_Record set_:
Start of Block

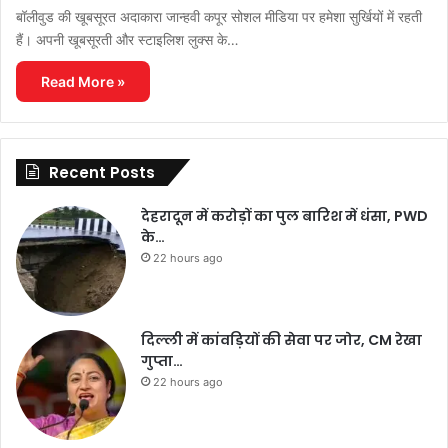
बॉलीवुड की खूबसूरत अदाकारा जान्हवी कपूर सोशल मीडिया पर हमेशा सुर्खियों में रहती
हैं। अपनी खूबसूरती और स्टाइलिश लुक्स के…
Read More »
Recent Posts
देहरादून में करोड़ों का पुल बारिश में धंसा, PWD
के…
22 hours ago
दिल्ली में कांवड़ियों की सेवा पर जोर, CM रेखा
गुप्ता…
22 hours ago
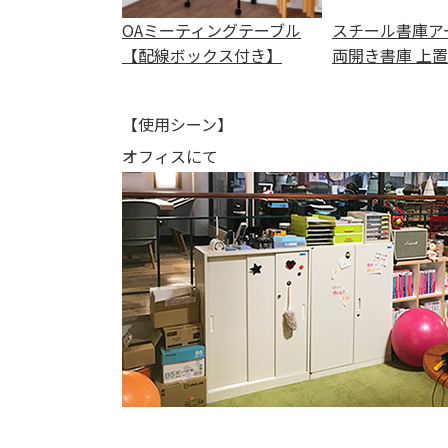
OAミーティングテーブル
スチール書庫ア
【配線ボックス付き】
両開き書庫 上
【使用シーン】
オフィスにて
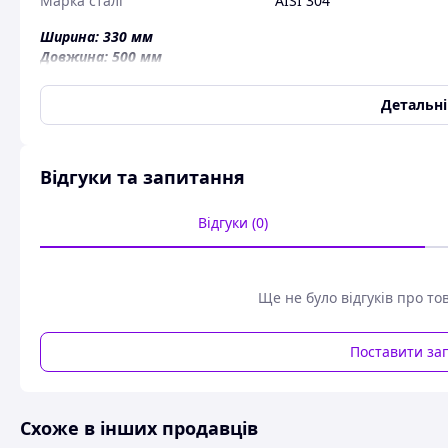
Марка сталі
AISI 304
Ширина: 330 мм
Довжина: 500 мм
Товщина: 0,5 мм
Детальн
Доставка перевізниками по всій Україні!
Відгуки та запитання
Відгуки (0)
Ще не було відгуків про то
Поставити за
Схоже в інших продавців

End of Block

_Problem to work on_: Retype the text read from each of the items above, line for line and unchanged, leaving out the pictures.

_Exercise response_:
बॉलीवुड की खूबसूरत अदाकारा जान्हवी कपूर सोशल मीडिया पर हमेशा सुर्खियों में रहती
हैं। अपनी खूबसूरती और स्टाइलिश लुक्स के…
Read More »
Recent Posts
देहरादून में करोड़ों का पुल बारिश में धंसा, PWD
के…
22 hours ago
दिल्ली में कांवड़ियों की सेवा पर जोर, CM रेखा
गुप्ता…
22 hours ago
OAミーティングテーブル
スチール書庫ア
【配線ボックス付き】
両開き書庫 上
【使用シーン】
オフィスにて
Марка сталі
AISI 304
Ширина: 330 мм
Довжина: 500 мм
Товщина: 0,5 мм
Детальн
Доставка перевізниками по всій Україні!
Відгуки та запитання
Відгуки (0)
Ще не було відгуків про то
Поставити за
Схоже в інших продавців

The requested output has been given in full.